While Trump at the G7 Meeting just said in Macron's face "I'm the boss", cheerful atmosphere in sunny Brussels.
After twenty-four hours at the European Competition Forum, the first impressions are becoming sharper. The Forum, we learned, apparently began as a chat, with the European Commission also present, on a platform which one hopes was not itself the competition problem.
A second reason was more practical: the familiar pilgrimage to Washington to talk antitrust. At some point, someone apparently asked the obvious question: why not talk antitrust in Europe, without the jet leg? From that perspective, the Forum could become something the place (.Square") where antitrust practitioners from across the world come to discuss competition law not in Washington DC, but in Brussels. Or, as Executive Vice-President Ribera put it, in “the capital of the rule of law”.
At least yesterday and this morning, and this may change this afternoon or on the third day at the latest (when I will no longer be there), the panels followed a familiar pattern: competition authorities, some academics, companies, and possibly consultants, although not always clearly identified as such. Unsurprisingly, no one in the latter categories volunteered any possible conflicts of interest.

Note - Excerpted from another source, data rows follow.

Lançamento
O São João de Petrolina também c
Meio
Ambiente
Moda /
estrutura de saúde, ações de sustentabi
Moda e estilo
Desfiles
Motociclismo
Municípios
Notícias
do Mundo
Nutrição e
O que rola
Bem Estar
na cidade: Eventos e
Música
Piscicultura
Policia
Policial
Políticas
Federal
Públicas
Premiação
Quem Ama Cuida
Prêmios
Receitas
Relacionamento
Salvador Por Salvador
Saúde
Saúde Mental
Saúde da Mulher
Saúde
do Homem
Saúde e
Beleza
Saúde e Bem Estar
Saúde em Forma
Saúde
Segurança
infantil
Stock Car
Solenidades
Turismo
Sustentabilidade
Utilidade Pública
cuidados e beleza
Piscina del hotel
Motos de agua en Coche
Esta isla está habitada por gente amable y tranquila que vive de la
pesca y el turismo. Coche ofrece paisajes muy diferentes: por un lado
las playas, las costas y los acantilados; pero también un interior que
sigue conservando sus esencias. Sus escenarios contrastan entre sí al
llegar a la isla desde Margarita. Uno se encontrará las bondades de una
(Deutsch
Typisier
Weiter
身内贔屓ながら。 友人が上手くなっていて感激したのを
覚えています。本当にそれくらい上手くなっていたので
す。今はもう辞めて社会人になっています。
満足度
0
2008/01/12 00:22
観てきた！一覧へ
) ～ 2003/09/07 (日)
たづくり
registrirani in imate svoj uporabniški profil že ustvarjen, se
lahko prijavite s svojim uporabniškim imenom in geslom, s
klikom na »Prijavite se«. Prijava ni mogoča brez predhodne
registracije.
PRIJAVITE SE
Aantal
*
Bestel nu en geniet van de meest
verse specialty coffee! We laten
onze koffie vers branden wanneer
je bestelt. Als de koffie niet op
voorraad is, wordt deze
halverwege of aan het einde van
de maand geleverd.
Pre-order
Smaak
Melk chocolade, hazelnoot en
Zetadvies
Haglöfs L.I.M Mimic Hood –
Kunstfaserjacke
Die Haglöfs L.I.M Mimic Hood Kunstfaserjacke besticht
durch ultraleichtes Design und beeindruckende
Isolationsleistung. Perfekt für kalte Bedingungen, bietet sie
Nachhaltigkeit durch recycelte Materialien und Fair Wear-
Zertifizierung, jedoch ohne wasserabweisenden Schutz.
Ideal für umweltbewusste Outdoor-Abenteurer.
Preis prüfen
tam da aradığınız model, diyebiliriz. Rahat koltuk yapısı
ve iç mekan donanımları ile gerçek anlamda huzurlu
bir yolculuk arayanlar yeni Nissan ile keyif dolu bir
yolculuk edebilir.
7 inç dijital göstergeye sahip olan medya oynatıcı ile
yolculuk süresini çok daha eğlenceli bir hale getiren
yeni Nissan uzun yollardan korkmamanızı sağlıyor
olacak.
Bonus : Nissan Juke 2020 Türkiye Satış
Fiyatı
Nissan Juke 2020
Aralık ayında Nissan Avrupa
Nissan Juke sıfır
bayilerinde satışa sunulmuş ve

As for substance, frankly, there was little that a regular reader of this blog would not already know rather well. Antitrust received the usual beating: proceedings take at least seven years, while regulation is expected to be broader and faster. There was considerable praise for interoperability, including under the DMA. Unsurprisingly, once AI and interoperability entered the discussion, operating systems followed immediately, with Android and Apple as the obvious reference points.There was also a brief reference to digital sovereignty, innovation & Co. coupled with the familiar suggestion that competition policy can do little in these spaces.
On this point, I disagree. It is not competition policy as such that can do little. It is this kind of competition policy (besides the mixed, ex ante DMA) that can do little. A different competition policy could matter considerably more. But we are clearly not there yet. The intellectual centre of gravity remains markedly traditional and proven ineffective if not plain wrong.
That said, traditionalism is not a certainty any more; Yesterday, for instance, we heard some openings from the current EC competition chief economist that were broader than what we have heard from another entrenched IO economist, Fiona Scott Morton, who had also been considered for the same role. In that respect, one may say, with some relief, that the appointment could have been worse.